_原文_
构建一个简单 TCN 模型,通过加更改训练数据比例、调整训练参数等对比模型预测效果。

class Chomp1d(nn.Module):
    def __init__(self, chomp_size):
        super(Chomp1d, self).__init__()
        self.chomp_size = chomp_size
    def forward(self, x):
        """
        其实这就是一个裁剪的模块,裁剪多出来的padding
        """
        return x[:, :, :-self.chomp_size].contiguous()
class TemporalBlock(nn.Module):
    def __init__(self, n_inputs, n_outputs, kernel_size, stride, dilation, padding, dropout=0.2):
        """
        相当于一个Residual block
        :param n_inputs: int, 输入通道数
        :param n_outputs: int, 输出通道数
        :param kernel_size: int, 卷积核尺寸
        :param stride: int, 步长,一般为1
        :param dilation: int, 膨胀系数
        :param padding: int, 填充系数
        :param dropout: float, dropout比率
        """
        super(TemporalBlock, self).__init__()
        self.conv1 = weight_norm(nn.Conv1d(n_inputs, n_outputs, kernel_size,
                                           stride=stride, padding=padding, dilation=dilation))
        # 经过 conv1,输出的 size 其实是 (Batch, input_channel, seq_len + padding)
        self.chomp1 = Chomp1d(padding)  # 裁剪掉多出来的 padding 部分,维持输出时间步为 seq_len
        self.relu1 = nn.ReLU()
        self.dropout1 = nn.Dropout(dropout)
        self.conv2 = weight_norm(nn.Conv1d(n_outputs, n_outputs, kernel_size,
                                           stride=stride, padding=padding, dilation=dilation))
        self.chomp2 = Chomp1d(padding)  #  裁剪掉多出来的 padding 部分,维持输出时间步为 seq_len
        self.relu2 = nn.ReLU()
        self.dropout2 = nn.Dropout(dropout)
        self.net = nn.Sequential(self.conv1, self.chomp1, self.relu1, self.dropout1,
                                 self.conv2, self.chomp2, self.relu2, self.dropout2)

_题目说明_
上面这段 TCN 模型代码没有写完，请从最后一行之后接着往下写。

_现有数据_
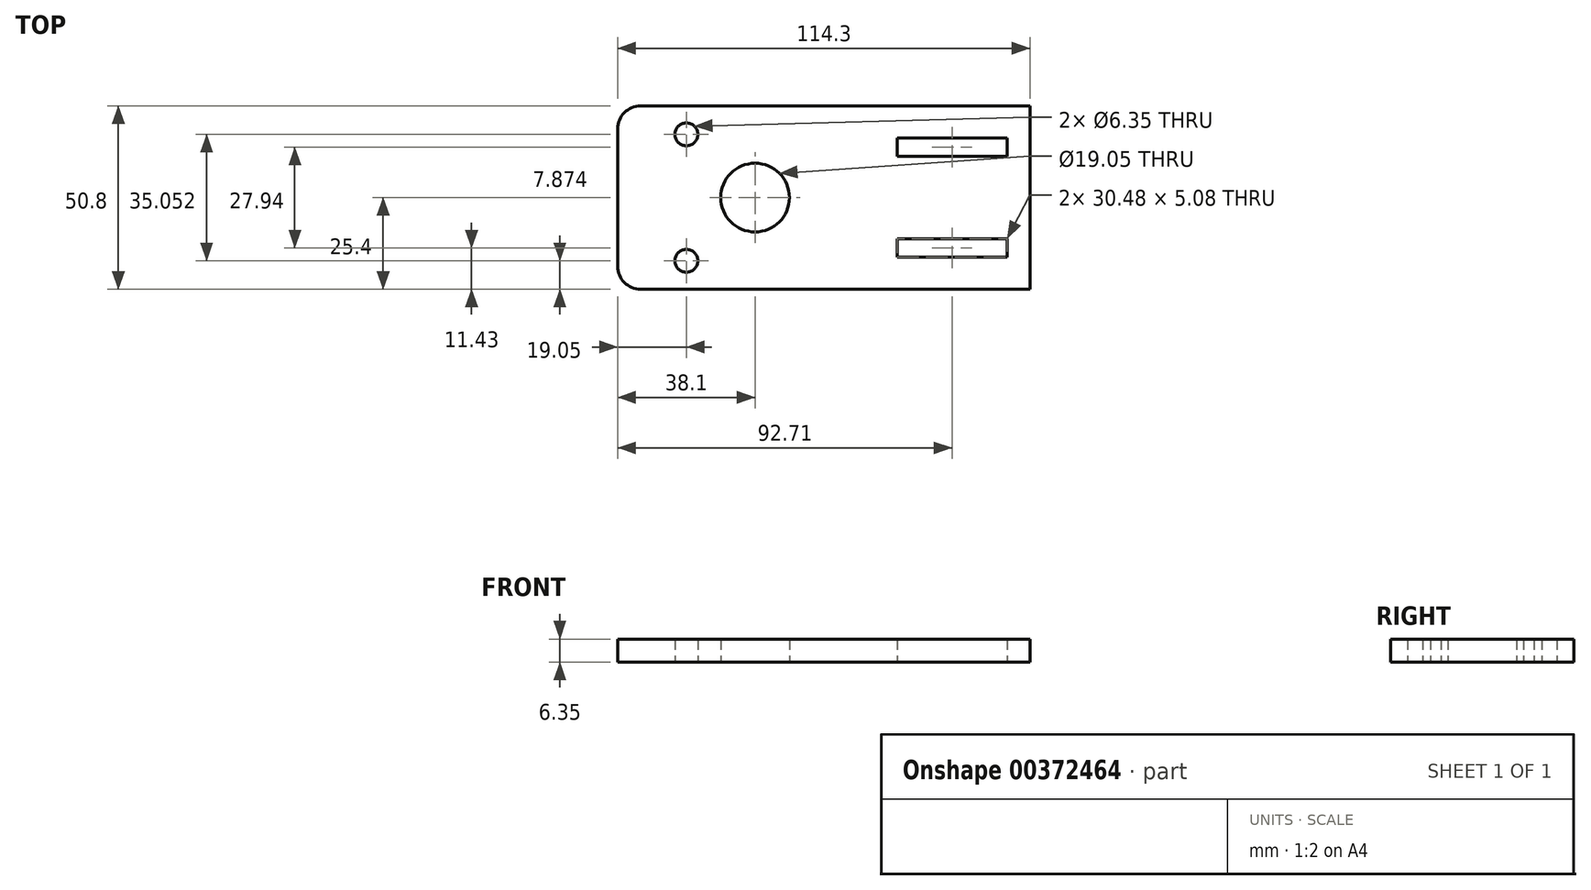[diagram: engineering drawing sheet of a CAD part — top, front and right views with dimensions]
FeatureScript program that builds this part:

_参考答案_
        self.downsample = nn.Conv1d(n_inputs, n_outputs, 1) if n_inputs != n_outputs else None
        self.relu = nn.ReLU()
        # self.init_weights()
    def init_weights(self):
        """
        参数初始化
        :return:
        """
        self.conv1.weight.data.normal_(0, 0.01)
        self.conv2.weight.data.normal_(0, 0.01)
        if self.downsample is not None:
            self.downsample.weight.data.normal_(0, 0.01)
    def forward(self, x):
        """
        :param x: size of (Batch, input_channel, seq_len)
        :return:
        """
        out = self.net(x)
        res = x if self.downsample is None else self.downsample(x)
        return self.relu(out + res)
class TemporalConvNet(nn.Module):
    def __init__(self, num_inputs, num_channels, kernel_size=2, dropout=0.2):
        """
        TCN,目前paper给出的TCN结构很好的支持每个时刻为一个数的情况,即sequence结构,
        对于每个时刻为一个向量这种一维结构,勉强可以把向量拆成若干该时刻的输入通道,
        对于每个时刻为一个矩阵或更高维图像的情况,就不太好办。
        :param num_inputs: int, 输入通道数
        :param num_channels: list,每层的hidden_channel数,例如[25,25,25,25]表示有4个隐层,每层hidden_channel数为25
        :param kernel_size: int, 卷积核尺寸
        :param dropout: float, drop_out比率
        """
        super(TemporalConvNet, self).__init__()
        layers = []
        num_levels = len(num_channels)
        for i in range(num_levels):
            dilation_size = 2 ** i   # 膨胀系数:1,2,4,8……
            in_channels = num_inputs if i == 0 else num_channels[i-1]  # 确定每一层的输入通道数
            out_channels = num_channels[i]  # 确定每一层的输出通道数
            layers += [TemporalBlock(in_channels, out_channels, kernel_size, stride=1, dilation=dilation_size,
                                     padding=(kernel_size-1) * dilation_size, dropout=dropout)]
        self.network = nn.Sequential(*layers)
    def forward(self, x):
        """
        输入x的结构不同于RNN,一般RNN的size为(Batch, seq_len, channels)或者(seq_len, Batch, channels),
        这里把seq_len放在channels后面,把所有时间步的数据拼起来,当做Conv1d的输入尺寸,实现卷积跨时间步的操作,
        很巧妙的设计。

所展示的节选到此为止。